→ EXERCISE: Can you reproduce the material from the line containing "Scope of Graphic Designing in" through the end, substituting "Coaching" for "Tutoring" wherever it occurs and changing nothing else? Leave the pictures out of your answer.

Text extracted from the pages:
===

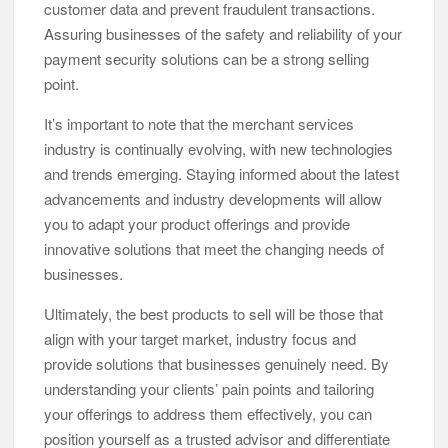
customer data and prevent fraudulent transactions.
Assuring businesses of the safety and reliability of your
payment security solutions can be a strong selling
point.
It’s important to note that the merchant services
industry is continually evolving, with new technologies
and trends emerging. Staying informed about the latest
advancements and industry developments will allow
you to adapt your product offerings and provide
innovative solutions that meet the changing needs of
businesses.
Ultimately, the best products to sell will be those that
align with your target market, industry focus and
provide solutions that businesses genuinely need. By
understanding your clients’ pain points and tailoring
your offerings to address them effectively, you can
position yourself as a trusted advisor and differentiate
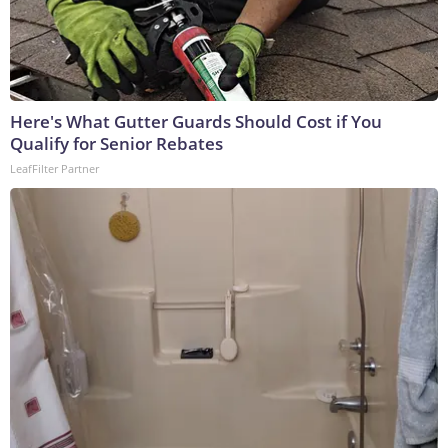
Here's What Gutter Guards Should Cost if You
Qualify for Senior Rebates
LeafFilter Partner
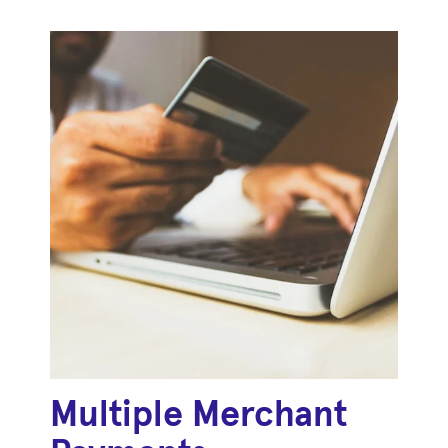
Multiple Merchant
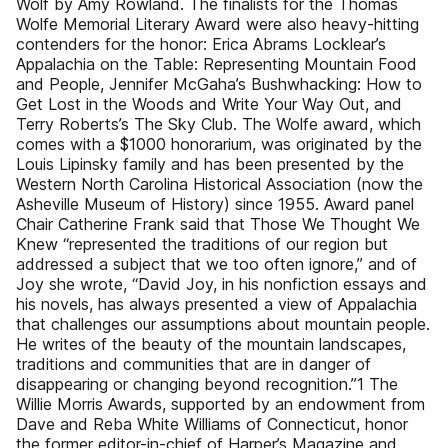
Wolf by Amy Rowland. The finalists for the Thomas
Wolfe Memorial Literary Award were also heavy-hitting
contenders for the honor: Erica Abrams Locklear’s
Appalachia on the Table: Representing Mountain Food
and People, Jennifer McGaha’s Bushwhacking: How to
Get Lost in the Woods and Write Your Way Out, and
Terry Roberts’s The Sky Club. The Wolfe award, which
comes with a $1000 honorarium, was originated by the
Louis Lipinsky family and has been presented by the
Western North Carolina Historical Association (now the
Asheville Museum of History) since 1955. Award panel
Chair Catherine Frank said that Those We Thought We
Knew “represented the traditions of our region but
addressed a subject that we too often ignore,” and of
Joy she wrote, “David Joy, in his nonfiction essays and
his novels, has always presented a view of Appalachia
that challenges our assumptions about mountain people.
He writes of the beauty of the mountain landscapes,
traditions and communities that are in danger of
disappearing or changing beyond recognition.”1 The
Willie Morris Awards, supported by an endowment from
Dave and Reba White Williams of Connecticut, honor
the former editor-in-chief of Harper’s Magazine and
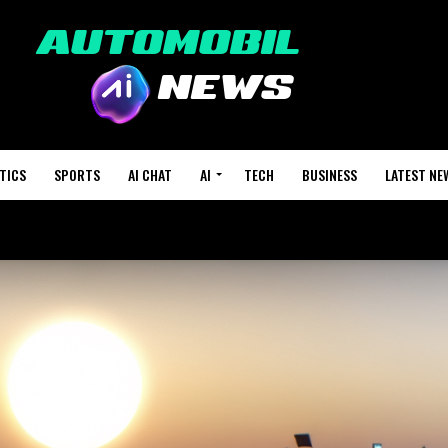
TICS
SPORTS
AI CHAT
AI
TECH
BUSINESS
LATEST NE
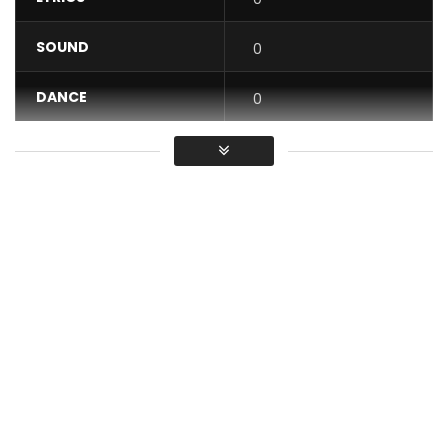
SOUND
0
DANCE
0
VIDEO
0
Average
You must sign in to vote / Vous
devez vous connecter pour voter
Available on all streaming platforms
https://911muzik.fanlink.tv/Kameni-JahJah
Artist: Kameni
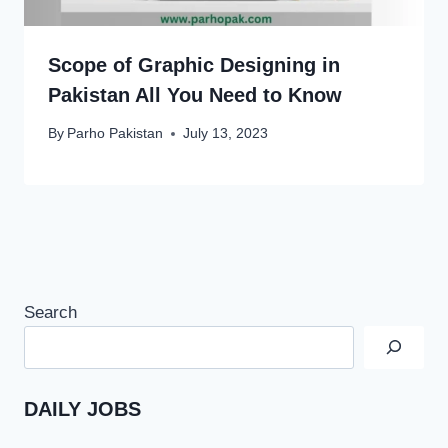
Scope of Graphic Designing in
Pakistan All You Need to Know
By
Parho Pakistan
July 13, 2023
Search
DAILY JOBS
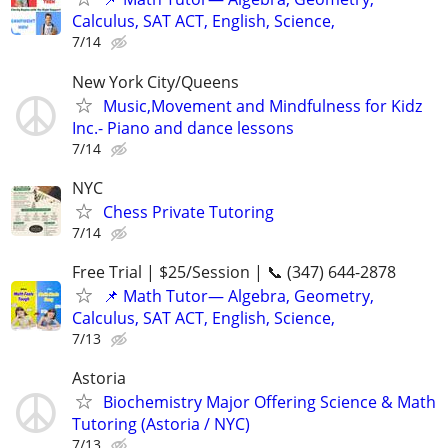
Calculus, SAT ACT, English, Science,
7/14
New York City/Queens
Music,Movement and Mindfulness for Kidz
Inc.- Piano and dance lessons
7/14
NYC
Chess Private Tutoring
7/14
Free Trial | $25/Session | 📞 (347) 644-2878
📌 Math Tutor— Algebra, Geometry,
Calculus, SAT ACT, English, Science,
7/13
Astoria
Biochemistry Major Offering Science & Math
Tutoring (Astoria / NYC)
7/13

===

→ COMPLETED TASK:
Scope of Graphic Designing in
Pakistan All You Need to Know
By
Parho Pakistan
July 13, 2023
Search
DAILY JOBS
Calculus, SAT ACT, English, Science,
7/14
New York City/Queens
Music,Movement and Mindfulness for Kidz
Inc.- Piano and dance lessons
7/14
NYC
Chess Private Coaching
7/14
Free Trial | $25/Session | 📞 (347) 644-2878
📌 Math Tutor— Algebra, Geometry,
Calculus, SAT ACT, English, Science,
7/13
Astoria
Biochemistry Major Offering Science & Math
Coaching (Astoria / NYC)
7/13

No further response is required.